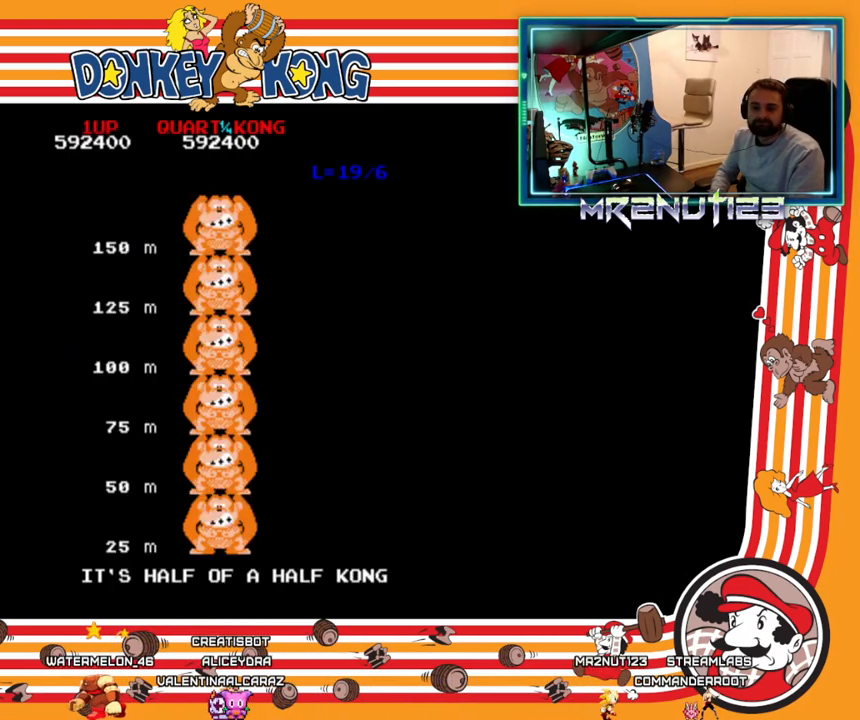
{"buttons": [], "events": []}
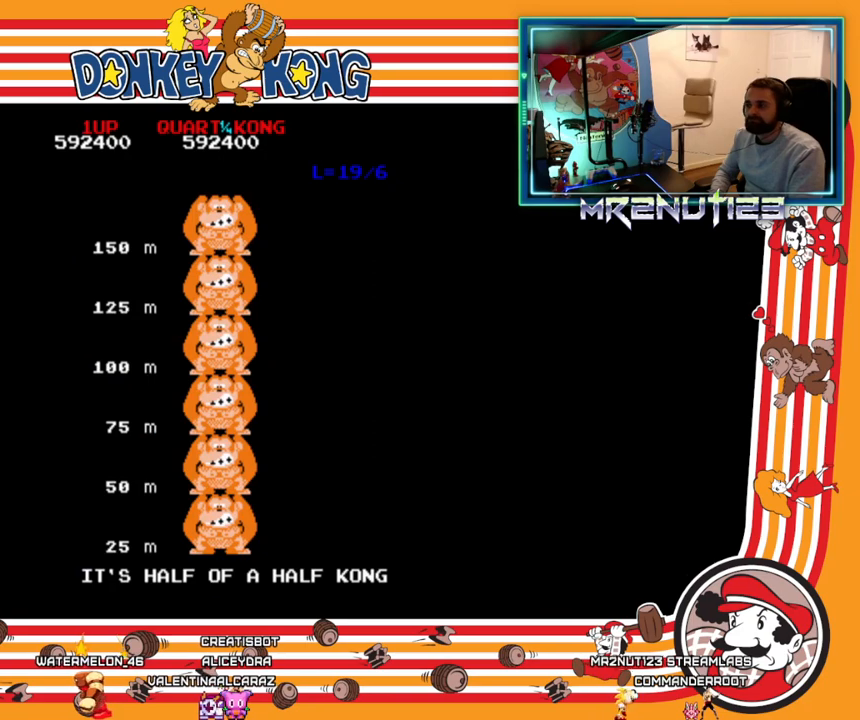
{"buttons": [], "events": []}
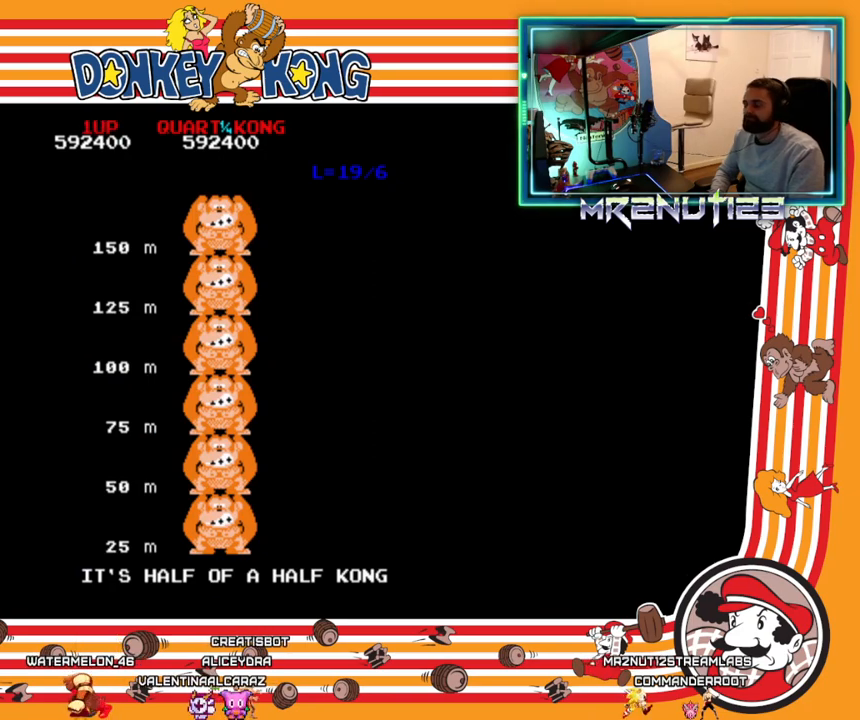
{"buttons": ["DPAD_RIGHT"], "events": [[50, "DPAD_RIGHT", "down"]]}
*-*-*
What this task involves:
Could you repeat all of the data exactly, minus the pictures?

Solution for this exercise:
{"buttons": [], "events": []}
{"buttons": [], "events": []}
{"buttons": ["DPAD_RIGHT"], "events": [[50, "DPAD_RIGHT", "down"]]}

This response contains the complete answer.